The Hasidic Scandal's First Suicide
May 16, 2016
Last week’s suicide of an NYPD inspector has added a new and heartbreaking dimension to the burgeoning police scandal that appears to focus on two Orthodox Jewish businessmen linked to Mayor Bill de Blasio.
Inspector Michael Ameri, the commanding officer of the Highway Division, shot himself in the head in his unmarked police vehicle Friday near the Bergen Point Golf course in West Babylon, Long Island after reportedly having been questioned by the FBI.
The feds reportedly were also reviewing the escort logs of the Highway Unit, which Ameri had headed since 2014. Police sources say the logs include, among other things, records of escorting the relatives of recently deceased Hasidics to the nightly 10:30 El Al Airline flight to Tel Aviv after the bodies have been cleared by the medical examiner so they can be quickly buried, as Jewish law prescribes
As far as we know, no criminal charges were pending against Ameri, who had also headed the 78th Precinct near where de Blasio lived. Nor had he been transferred or placed on modified assignment as were nine other chiefs and inspectors.
Roy Richter, the head of the captains union, of which Ameri was a board member, said he had spoken with Ameri on Thursday to assure him that the sudden retirement of a lieutenant under him did not reflect negatively on Ameri.
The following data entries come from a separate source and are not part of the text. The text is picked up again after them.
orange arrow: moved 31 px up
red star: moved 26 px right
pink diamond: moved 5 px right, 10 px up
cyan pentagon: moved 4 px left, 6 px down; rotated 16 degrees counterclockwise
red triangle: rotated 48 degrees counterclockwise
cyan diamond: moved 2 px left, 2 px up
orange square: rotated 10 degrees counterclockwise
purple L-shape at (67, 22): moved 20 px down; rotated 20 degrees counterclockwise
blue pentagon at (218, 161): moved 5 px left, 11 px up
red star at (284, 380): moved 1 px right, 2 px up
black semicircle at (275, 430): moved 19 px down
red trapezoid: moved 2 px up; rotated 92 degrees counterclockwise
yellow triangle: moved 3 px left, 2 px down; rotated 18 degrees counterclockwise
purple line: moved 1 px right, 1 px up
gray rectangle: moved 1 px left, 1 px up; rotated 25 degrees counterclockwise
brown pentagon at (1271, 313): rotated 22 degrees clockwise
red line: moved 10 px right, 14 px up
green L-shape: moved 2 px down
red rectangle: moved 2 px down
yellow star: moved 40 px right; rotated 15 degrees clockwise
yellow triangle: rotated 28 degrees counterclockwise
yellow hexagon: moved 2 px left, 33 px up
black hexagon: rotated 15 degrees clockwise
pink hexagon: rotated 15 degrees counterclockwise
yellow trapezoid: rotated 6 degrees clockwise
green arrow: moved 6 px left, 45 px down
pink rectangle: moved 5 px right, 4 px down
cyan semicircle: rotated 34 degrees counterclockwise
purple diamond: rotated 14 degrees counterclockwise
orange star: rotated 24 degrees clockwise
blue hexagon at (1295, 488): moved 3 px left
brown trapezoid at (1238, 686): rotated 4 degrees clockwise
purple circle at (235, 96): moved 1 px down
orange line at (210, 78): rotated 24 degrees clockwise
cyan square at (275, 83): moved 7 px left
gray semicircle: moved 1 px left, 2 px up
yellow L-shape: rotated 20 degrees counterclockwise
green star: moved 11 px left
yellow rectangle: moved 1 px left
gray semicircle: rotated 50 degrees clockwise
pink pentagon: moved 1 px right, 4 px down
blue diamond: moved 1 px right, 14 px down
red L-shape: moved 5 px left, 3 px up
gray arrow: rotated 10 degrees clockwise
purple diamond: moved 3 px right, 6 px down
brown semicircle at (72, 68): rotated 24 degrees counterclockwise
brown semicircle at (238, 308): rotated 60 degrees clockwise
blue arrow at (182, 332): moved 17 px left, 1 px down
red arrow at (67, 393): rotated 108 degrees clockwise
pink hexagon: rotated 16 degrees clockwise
So why would Ameri kill himself?
“Here’s a guy who was respected by his colleagues,” said a former top police official, “who knew the mayor and escorted the Pope when he visited the city last fall. But in his own eyes, he had failed the department. The shame becomes unbearable.”
Said a chief who has also been implicated in the scandal: “When you sit around, your mind takes over. It beats you up. In his mind he [Ameri] saw a mouse and thought it was a bear.”
Said Richter: “You wake up at 3 a.m. and delve into every nanosecond of your past experience that has been called into question.”
For Ameri, this may have included his appearance at a Purim party in the spring of 2014 at the home of Jeremy Reichberg, one of the Hasidics on whom the feds are focusing. Two others implicated in the scandal, Deputy Inspector James Grant and Deputy Chief Michael Harrington, also attended, along with a Deputy Commissioner, police sources say.
We’ve been down this road before. In 2008, Lieutenant Michael Pigott made a tactical misjudgment. Pigott ordered an officer to Taser a naked and emotionally disturbed man, perched on a second-floor ledge of his Brooklyn building, who was menacing the cop trying to rescue him. The man fell head first on to the pavement and died.